| DOCUMENT SEGMENT |
......

In addition, we explored the effect of KA intervention on CKD patients. Although numerous clinical trials on the effect of KA and LPD on CKD were conducted in past years, the results were controversial [37,38,39,40]. Some studies found that the potential benefits of KA and LPD were mainly focused on reducing waste products of protein metabolism, such as modification of creatine concentration. However, their influence on renal function protection or alleviating CKD progression required more careful and adequate attention [37, 41,42,43,44]. The uncertain effect of protein restriction on CKD protection might be related to the progressive and irreversible characteristic of CKD, especially CKD patients at stages 4 and 5. Most patients recruited in KA and LPD studies were with eGFR less than 30 mL/min, or in a pre-dialysis state [8, 45, 46]. Their worse physical conditions made KA and LPD intervention only an adjunctive therapy to main therapy such as glucocorticoids and immuno-biologicals. In the meantime, different pathological types showed inconsistent progression rates, for example CKD development in patients with membranous nephropathy exacerbated more rapidly than in patients with mesangial proliferative nephritis. Different degrees or types of pathological nephropathies could also influence the results of clinical study. Furthermore, as the study on KA and LPD was conducted over a long time period, often more than 6 months, the compliance of patients recruited was especially important. An unstrict administration of LPD could influence the final result of the clinical study.

......

(Stored records)
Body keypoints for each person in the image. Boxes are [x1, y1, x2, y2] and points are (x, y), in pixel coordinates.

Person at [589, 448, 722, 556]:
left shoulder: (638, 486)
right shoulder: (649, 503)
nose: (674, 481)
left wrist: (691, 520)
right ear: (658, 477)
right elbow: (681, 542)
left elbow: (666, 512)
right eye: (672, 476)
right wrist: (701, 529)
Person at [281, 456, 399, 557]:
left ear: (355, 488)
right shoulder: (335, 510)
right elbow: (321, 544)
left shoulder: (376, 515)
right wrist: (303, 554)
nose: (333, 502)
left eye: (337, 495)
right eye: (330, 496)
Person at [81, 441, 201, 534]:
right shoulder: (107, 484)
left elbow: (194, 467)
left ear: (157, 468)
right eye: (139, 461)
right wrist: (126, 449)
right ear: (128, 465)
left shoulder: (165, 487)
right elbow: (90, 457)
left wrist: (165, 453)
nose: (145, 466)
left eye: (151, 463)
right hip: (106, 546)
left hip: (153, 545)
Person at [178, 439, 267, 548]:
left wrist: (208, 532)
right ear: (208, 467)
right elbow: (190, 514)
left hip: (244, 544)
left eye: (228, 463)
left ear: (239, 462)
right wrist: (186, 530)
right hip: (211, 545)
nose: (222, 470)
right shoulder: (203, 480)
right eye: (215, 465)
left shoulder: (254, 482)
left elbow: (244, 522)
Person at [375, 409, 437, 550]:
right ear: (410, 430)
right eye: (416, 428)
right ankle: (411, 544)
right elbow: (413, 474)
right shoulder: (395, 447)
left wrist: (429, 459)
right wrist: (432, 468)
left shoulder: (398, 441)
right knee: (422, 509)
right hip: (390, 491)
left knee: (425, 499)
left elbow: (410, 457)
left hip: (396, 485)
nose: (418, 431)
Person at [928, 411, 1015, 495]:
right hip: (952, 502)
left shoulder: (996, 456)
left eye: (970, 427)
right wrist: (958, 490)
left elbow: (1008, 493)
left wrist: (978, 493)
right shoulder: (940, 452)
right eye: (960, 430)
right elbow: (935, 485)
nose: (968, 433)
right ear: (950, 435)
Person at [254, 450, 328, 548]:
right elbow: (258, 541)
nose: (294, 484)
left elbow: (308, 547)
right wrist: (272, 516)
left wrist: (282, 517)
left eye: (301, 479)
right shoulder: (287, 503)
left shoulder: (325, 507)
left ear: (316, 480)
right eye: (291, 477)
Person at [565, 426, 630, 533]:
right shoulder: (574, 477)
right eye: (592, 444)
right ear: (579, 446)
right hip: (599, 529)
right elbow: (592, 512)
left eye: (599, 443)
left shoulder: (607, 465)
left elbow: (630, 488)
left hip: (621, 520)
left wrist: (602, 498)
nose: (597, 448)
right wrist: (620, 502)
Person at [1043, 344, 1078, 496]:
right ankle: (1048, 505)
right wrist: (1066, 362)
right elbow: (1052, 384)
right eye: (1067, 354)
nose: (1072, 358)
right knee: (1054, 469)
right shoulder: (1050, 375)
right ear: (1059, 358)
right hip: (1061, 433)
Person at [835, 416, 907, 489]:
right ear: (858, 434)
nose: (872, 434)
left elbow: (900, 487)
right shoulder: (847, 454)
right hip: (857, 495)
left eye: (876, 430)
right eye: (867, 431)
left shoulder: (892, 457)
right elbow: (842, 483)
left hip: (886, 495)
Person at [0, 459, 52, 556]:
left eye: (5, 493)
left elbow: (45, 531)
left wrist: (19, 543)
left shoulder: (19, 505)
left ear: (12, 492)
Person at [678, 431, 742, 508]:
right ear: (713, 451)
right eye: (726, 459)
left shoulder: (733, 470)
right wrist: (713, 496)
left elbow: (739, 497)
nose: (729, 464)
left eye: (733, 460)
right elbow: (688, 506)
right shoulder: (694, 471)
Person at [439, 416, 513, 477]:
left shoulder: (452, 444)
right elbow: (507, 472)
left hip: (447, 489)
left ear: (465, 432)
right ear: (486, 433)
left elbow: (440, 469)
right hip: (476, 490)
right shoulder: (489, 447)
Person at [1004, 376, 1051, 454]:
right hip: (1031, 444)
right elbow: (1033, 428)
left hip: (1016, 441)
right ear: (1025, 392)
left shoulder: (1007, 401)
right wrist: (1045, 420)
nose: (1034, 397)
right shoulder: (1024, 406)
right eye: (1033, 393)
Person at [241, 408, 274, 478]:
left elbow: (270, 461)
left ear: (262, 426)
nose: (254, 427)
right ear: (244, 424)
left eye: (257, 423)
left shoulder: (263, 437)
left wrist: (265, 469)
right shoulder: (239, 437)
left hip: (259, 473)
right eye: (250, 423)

......

| PROBLEM |
Answer these questions from the passage on KA intervention in CKD patients.
(a) Below what eGFR were most patients recruited in KA and LPD studies?
(b) Which pathological type showed CKD developing more rapidly than in mesangial proliferative nephritis?
(c) How long was the study on KA and LPD often conducted?

| EXERCISE RESPONSE |
(a) 30 mL/min
(b) Membranous nephropathy
(c) More than 6 months